The Kovacs effect in a system under cooling. Temperature $T^{*}$ and time $s$ are measured in the dimensionless units indicated in the main text. The characteristic speeds verify ${\Delta }_2=0.5{\Delta }_0$, where ${\Delta }_2$ is the speed in the former (no plotted) evolution, and ${\Delta }_0$ is the speed in the final relaxation starting at the steady temperature. The dashed line is the theoretical prediction given by the solution of Eqs. (A1) and (A2), while the solid line has been obtained by the DSMC method.

Figure 11

The Kovacs effect without rebound in a system under heating. Temperature $T^{*}$ and time $s$ are measured in the dimensionless units indicated in the main text. The characteristic speeds verify ${\Delta }_2=1.2{\Delta }_0$, where ${\Delta }_2$ is the speed in the former evolution, and ${\Delta }_0$ is the speed in the final relaxation starting at its steady temperature. The dashed curve is the solution of the evolution equations given in the Appendix.

Figure 12

The Kovacs effect with rebound in a system under heating. Temperature $T^{*}$ and time $s$ are measured in the dimensionless units indicated in the main text. The characteristic speeds verify ${\Delta }_2=2{\Delta }_0$, where ${\Delta }_2$ is the speed in the former evolution, and ${\Delta }_0$ is the speed in the final relaxation starting at its steady temperature. The dashed line is the theoretical prediction given by the solution of Eqs. (A1) and (A2), while the solid line has been obtained by the DSMC method.
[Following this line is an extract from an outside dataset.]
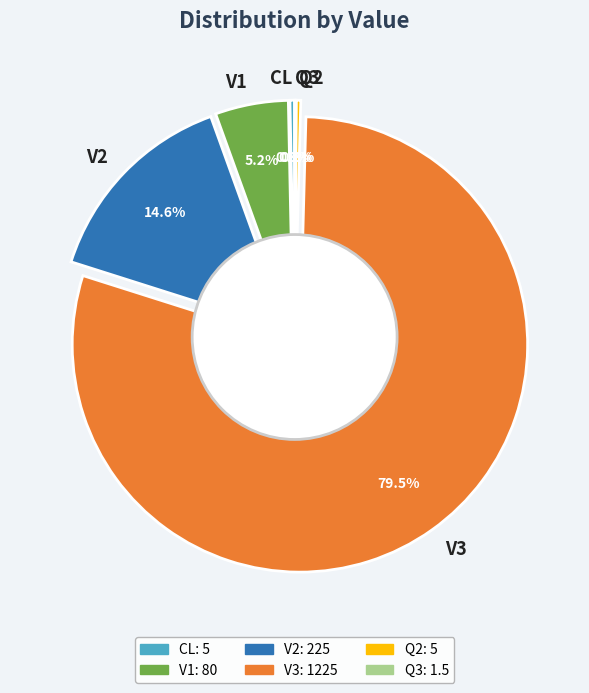

Rank the categories by value from lowest to highest.

Q3, CL, Q2, V1, V2, V3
Note that the temperature of the system was increasing for $s<0$.

Figure 13

Kurtosis in the hydrodynamic regime, ${\tilde{a}}_2$, as a function of the dimensionless parameter, $\beta$. The left figure is for $\alpha =0.95$ and the right one for $\alpha =0.5$. The stationary value of the kurtosis, $a_{2,st}$, and of the dimensionless parameter, ${\beta }_s$, is also shown.